Per Emil Cioran ogni utopia è un “inferno rosato”. Concordo, ma c’è inferno ed inferno, utopia ed utopia. Quella di Crespi d’Adda, certo non era un bengodi dei lavoratori, eppure se si pensa alle condizioni degli operai di fine Ottocento, è indubbio che all’interesse padronale si affiancò un certo afflato sociale.
Questo permise condizioni di vita e lavoro decisamente migliori di quelle che regnavano fuori le mura del villaggio Crespi. Una realtà architettonica e sociale che ha suscitato subito il mio interesse, a partire da quando me ne parlò l’amico e autore Walter Mariotti, attento viaggiatore nel passato architettonico italiano. Con questa opera ho cercato di raccontare un luogo, una idea, una speranza.
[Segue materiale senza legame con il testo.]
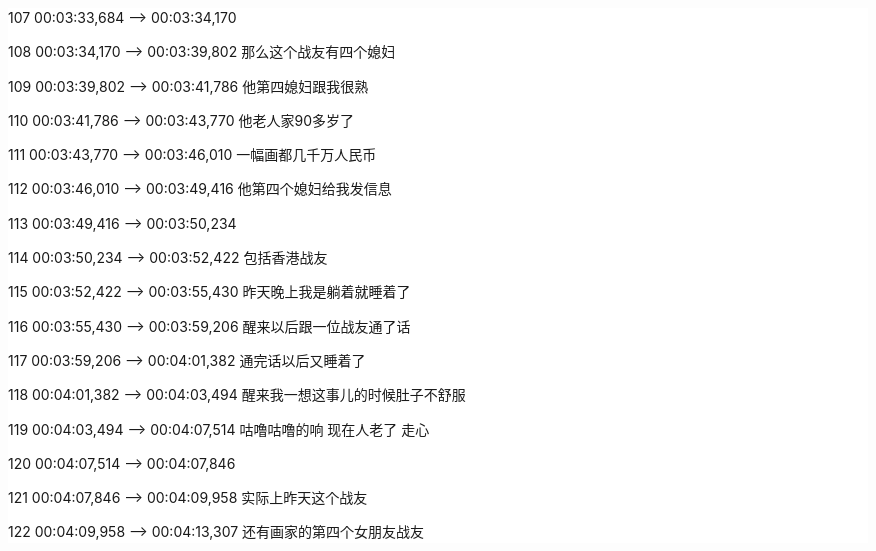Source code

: 107
00:03:33,684 –&gt; 00:03:34,170
 
108
00:03:34,170 –&gt; 00:03:39,802
那么这个战友有四个媳妇
 
109
00:03:39,802 –&gt; 00:03:41,786
他第四媳妇跟我很熟
 
110
00:03:41,786 –&gt; 00:03:43,770
他老人家90多岁了
 
111
00:03:43,770 –&gt; 00:03:46,010
一幅画都几千万人民币
 
112
00:03:46,010 –&gt; 00:03:49,416
他第四个媳妇给我发信息
 
113
00:03:49,416 –&gt; 00:03:50,234
 
114
00:03:50,234 –&gt; 00:03:52,422
包括香港战友
 
115
00:03:52,422 –&gt; 00:03:55,430
昨天晚上我是躺着就睡着了
 
116
00:03:55,430 –&gt; 00:03:59,206
醒来以后跟一位战友通了话
 
117
00:03:59,206 –&gt; 00:04:01,382
通完话以后又睡着了
 
118
00:04:01,382 –&gt; 00:04:03,494
醒来我一想这事儿的时候肚子不舒服
 
119
00:04:03,494 –&gt; 00:04:07,514
咕噜咕噜的响 现在人老了 走心
 
120
00:04:07,514 –&gt; 00:04:07,846
 
121
00:04:07,846 –&gt; 00:04:09,958
实际上昨天这个战友
 
122
00:04:09,958 –&gt; 00:04:13,307
还有画家的第四个女朋友战友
Soprattutto un simbolo, quello di un capitalismo industriale illuminato, certo padronale e occhiuto, ma mosso dall’astuta considerazione che una impresa non è tale senza i lavoratori che la compongono, ai quali non è solo umano ma anche scaltro concedere condizioni di lavoro adeguate. Quantomeno fino a che lavoratori prima e padroni dopo non verremo forse tutti sostituiti dall’intelligenza artificiale.